# Rudee 12/5



## TugCapn (Jun 18, 2007)

Looking to fish Rudee Wed. morning. I have a posse member coming over from Hampton to fish Rudee for the first time, hope to get him footwell deep in Reds . Anyone else looking to harass some sideeyes just show up.Launch time should be around 1030ish.....PEACE OUT


----------



## SkunkApe (Dec 9, 2006)

TugCapn said:


> Looking to fish Rudee Wed. morning. I have a posse member coming over from Hampton to fish Rudee for the first time, hope to get him footwell deep in Reds . Anyone else looking to harass some sideeyes just show up.Launch time should be around 1030ish.....PEACE OUT


The wind should lay down a bit, not that it really matter's there. But it would behoove me not to agitate "El Hefe", if you know what I mean. Skirting work is frowned upon, and I may have the funny frown clown laying the hammer down on me if I went. 

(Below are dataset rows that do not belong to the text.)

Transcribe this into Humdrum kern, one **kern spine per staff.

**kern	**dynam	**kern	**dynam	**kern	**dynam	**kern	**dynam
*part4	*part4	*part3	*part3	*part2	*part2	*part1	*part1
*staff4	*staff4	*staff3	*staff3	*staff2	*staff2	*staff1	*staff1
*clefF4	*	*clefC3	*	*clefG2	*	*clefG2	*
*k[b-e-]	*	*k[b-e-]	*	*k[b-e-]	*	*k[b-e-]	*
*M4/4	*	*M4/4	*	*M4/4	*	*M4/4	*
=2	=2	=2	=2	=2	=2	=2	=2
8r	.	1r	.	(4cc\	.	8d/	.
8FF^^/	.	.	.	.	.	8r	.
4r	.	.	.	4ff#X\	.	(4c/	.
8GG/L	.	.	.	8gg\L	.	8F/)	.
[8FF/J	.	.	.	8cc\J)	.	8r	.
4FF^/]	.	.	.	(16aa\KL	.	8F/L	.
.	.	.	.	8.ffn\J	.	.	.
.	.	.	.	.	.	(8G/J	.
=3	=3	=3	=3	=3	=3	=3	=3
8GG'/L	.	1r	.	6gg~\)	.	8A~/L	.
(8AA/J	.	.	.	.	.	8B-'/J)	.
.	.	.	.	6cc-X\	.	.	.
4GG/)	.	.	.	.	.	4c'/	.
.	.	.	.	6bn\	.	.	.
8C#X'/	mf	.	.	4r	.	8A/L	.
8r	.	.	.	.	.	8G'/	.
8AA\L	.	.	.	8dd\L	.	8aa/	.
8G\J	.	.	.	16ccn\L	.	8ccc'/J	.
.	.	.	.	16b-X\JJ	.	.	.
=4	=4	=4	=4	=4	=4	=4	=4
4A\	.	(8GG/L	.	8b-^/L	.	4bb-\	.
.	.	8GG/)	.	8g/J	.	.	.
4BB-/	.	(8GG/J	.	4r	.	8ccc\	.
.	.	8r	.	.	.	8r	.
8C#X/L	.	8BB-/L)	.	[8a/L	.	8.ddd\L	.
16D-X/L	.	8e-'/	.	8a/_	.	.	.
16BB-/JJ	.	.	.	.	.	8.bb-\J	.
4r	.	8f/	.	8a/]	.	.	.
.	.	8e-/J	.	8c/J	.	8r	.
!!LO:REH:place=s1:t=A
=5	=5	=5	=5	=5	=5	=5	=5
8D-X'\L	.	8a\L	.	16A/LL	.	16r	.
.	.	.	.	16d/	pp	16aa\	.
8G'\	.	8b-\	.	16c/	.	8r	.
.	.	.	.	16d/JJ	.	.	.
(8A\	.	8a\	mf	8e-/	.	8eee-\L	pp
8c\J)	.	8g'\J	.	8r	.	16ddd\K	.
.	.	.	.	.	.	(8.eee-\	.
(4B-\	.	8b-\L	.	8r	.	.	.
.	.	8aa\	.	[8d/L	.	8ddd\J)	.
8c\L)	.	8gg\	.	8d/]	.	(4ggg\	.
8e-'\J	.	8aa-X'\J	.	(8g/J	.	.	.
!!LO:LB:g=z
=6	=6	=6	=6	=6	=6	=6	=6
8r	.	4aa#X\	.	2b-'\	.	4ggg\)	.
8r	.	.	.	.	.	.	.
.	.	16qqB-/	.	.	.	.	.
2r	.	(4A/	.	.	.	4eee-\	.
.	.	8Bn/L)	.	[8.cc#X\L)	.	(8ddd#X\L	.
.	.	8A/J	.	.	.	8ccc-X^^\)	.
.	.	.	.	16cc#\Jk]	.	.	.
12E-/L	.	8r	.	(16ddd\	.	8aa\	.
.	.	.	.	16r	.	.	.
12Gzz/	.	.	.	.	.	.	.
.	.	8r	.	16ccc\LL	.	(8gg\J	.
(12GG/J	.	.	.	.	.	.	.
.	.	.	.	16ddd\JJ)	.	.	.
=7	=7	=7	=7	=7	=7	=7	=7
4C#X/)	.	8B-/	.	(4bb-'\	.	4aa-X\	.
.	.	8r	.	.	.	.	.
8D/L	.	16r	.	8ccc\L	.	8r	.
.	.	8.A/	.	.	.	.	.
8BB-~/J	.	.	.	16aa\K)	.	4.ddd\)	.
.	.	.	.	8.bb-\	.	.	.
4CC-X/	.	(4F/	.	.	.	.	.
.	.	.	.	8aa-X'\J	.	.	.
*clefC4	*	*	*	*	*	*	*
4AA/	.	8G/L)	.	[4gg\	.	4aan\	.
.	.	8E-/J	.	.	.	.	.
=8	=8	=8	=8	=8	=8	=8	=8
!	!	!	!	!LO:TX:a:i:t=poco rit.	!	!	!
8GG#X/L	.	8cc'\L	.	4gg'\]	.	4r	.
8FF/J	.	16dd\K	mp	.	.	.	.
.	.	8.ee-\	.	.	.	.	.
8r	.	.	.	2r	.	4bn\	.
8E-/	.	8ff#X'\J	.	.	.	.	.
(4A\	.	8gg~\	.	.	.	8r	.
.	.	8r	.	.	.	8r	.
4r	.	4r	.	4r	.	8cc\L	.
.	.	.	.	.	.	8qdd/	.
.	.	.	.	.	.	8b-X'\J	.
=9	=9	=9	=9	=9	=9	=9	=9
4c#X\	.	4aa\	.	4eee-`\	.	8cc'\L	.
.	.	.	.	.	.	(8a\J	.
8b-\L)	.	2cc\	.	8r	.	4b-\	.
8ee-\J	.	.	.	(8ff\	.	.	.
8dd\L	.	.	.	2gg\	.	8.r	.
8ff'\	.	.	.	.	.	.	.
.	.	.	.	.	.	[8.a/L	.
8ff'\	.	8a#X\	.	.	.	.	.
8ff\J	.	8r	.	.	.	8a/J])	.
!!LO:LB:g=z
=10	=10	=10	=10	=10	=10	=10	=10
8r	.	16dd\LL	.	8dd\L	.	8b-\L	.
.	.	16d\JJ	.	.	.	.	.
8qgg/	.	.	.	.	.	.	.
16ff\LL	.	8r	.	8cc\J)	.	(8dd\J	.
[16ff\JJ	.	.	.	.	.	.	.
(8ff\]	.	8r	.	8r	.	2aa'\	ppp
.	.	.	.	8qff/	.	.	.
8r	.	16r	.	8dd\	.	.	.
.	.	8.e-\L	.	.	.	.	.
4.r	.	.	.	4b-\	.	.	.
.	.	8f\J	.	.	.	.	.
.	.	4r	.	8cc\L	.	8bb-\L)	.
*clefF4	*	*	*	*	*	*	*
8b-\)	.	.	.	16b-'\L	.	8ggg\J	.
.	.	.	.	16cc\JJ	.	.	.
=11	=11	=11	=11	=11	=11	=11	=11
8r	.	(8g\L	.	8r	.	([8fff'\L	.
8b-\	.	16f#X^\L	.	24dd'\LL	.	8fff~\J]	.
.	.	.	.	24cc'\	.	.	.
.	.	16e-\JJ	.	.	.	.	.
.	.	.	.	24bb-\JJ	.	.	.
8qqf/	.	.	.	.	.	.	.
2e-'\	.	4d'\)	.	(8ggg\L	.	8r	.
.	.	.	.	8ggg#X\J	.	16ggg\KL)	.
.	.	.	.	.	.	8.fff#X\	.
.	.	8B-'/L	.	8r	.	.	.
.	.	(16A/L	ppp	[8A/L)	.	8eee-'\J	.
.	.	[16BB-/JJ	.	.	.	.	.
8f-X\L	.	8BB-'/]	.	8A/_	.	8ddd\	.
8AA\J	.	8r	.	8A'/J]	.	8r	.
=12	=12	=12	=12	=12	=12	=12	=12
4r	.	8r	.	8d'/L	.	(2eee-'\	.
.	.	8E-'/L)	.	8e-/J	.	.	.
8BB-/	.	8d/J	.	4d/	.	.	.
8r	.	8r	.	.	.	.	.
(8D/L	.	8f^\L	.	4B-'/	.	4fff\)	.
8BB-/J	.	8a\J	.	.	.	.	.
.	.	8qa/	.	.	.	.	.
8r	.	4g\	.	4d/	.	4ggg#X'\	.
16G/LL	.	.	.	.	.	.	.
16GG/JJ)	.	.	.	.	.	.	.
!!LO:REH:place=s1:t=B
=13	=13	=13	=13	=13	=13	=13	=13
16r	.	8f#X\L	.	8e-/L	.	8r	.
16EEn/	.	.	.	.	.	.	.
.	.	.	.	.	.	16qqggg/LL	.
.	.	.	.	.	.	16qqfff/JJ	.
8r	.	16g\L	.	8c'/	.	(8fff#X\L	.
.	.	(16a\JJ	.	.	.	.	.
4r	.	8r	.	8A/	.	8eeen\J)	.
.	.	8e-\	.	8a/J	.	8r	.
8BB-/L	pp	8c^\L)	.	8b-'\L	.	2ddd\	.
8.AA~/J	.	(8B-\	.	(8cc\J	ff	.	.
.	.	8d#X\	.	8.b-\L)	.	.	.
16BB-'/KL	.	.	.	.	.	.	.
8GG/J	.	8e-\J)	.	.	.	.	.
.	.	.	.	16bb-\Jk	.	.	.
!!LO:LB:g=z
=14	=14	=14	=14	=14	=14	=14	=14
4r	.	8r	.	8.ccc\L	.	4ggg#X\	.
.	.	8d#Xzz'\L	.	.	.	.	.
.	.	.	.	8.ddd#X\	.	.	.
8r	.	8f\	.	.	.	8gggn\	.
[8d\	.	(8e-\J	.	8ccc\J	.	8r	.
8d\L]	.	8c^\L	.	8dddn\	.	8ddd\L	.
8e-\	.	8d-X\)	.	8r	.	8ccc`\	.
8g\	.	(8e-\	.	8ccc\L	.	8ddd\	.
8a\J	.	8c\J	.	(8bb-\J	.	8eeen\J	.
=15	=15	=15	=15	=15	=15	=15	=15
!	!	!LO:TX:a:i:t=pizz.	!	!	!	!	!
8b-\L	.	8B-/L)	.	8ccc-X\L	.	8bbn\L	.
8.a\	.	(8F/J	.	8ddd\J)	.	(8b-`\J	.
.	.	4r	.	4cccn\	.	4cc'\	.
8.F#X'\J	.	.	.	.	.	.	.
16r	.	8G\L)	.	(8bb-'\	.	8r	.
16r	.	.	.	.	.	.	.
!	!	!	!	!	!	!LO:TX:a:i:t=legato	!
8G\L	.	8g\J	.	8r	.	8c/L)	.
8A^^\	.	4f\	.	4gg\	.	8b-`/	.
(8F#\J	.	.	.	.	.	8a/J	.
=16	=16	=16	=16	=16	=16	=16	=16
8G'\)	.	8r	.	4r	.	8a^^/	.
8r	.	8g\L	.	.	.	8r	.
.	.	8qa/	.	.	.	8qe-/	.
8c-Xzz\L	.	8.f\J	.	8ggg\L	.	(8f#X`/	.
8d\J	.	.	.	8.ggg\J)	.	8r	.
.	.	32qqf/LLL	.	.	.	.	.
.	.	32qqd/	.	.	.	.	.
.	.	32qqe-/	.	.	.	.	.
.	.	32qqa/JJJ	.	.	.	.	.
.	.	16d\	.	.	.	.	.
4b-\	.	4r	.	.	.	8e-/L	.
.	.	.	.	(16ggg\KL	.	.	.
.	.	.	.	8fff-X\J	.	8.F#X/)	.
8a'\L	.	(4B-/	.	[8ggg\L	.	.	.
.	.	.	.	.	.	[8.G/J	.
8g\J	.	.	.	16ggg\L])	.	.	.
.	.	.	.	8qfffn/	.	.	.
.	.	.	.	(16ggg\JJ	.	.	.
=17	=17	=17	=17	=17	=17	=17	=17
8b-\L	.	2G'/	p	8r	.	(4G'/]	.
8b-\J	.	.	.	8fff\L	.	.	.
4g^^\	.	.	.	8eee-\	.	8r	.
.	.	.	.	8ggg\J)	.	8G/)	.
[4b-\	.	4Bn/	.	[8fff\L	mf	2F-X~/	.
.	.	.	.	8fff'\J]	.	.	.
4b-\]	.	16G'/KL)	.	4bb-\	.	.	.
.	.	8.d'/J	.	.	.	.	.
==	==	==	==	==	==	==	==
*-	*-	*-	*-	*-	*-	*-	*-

Good Luck!!! (oh, if you get cold...a ceramic flower pot holder can hold a few sticks of kilning to get you through, you can even put in on your hatch cover!) 

Skunk...


----------



## TugCapn (Jun 18, 2007)

Radical Dude.......radical


----------



## harry buggs (Feb 7, 2006)

SkunkApe said:


> Good Luck!!! (oh, if you get cold...a ceramic flower pot holder can hold a few sticks of kilning to get you through, you can even put in on your hatch cover!)
> 
> Skunk...


Yeah man, hope y'all do well. If you don't want to fan the flamers, maybe a can of sterno might be more socially acceptable  .

~buggs


----------



## TugCapn (Jun 18, 2007)

*Dedication to Skunk*

Here is to Skunk & his Chix Posse


----------



## TugCapn (Jun 18, 2007)

*Poor Skunk*

Speaks for itself


----------



## SkunkApe (Dec 9, 2006)

TugCapn said:


> Here is to Skunk & his Chix Posse
> 
> E]
> 
> ...


----------



## Rockstar (Jun 23, 2004)

damn, another BBQ and I gotta work! how 'bout that #@$t! at this rate i'll see ya'll in da spring time!


----------



## Hat80 (Sep 22, 2002)

*This is a family site....*

*Do not* post any content like that on P&S. This will be the only warning!


----------



## TugCapn (Jun 18, 2007)

A family site...Oh really, where do you get off posting this.



Pier & Surf Fish Hungry Bastard


----------



## Hat80 (Sep 22, 2002)

*It's in the Terms of service, read them!*



TugCapn said:


> A family site...Oh really, where do you get off posting this.


So for your info, this is a family site. If you don't like that you know where the door is, use it! The crap you posted is not welcome here and never will be. Don't let it happen again! 

This thread is now closed. Not that you could say anything in your own defense anyway. What you posted was just plain wrong and will not be tolerated on P&S by anyone.....Hat


----------



## sand flea (Oct 24, 1999)

TugCapn said:


> A family site...Oh really, where do you get off posting this.


He's a moderator enforcing the site's rules.

If you ever fish with me, you'll quickly realize profanity constitutes about every other word in my vocabulary. That said, there are kids on here and people read this site at work. Keep it clean.


----------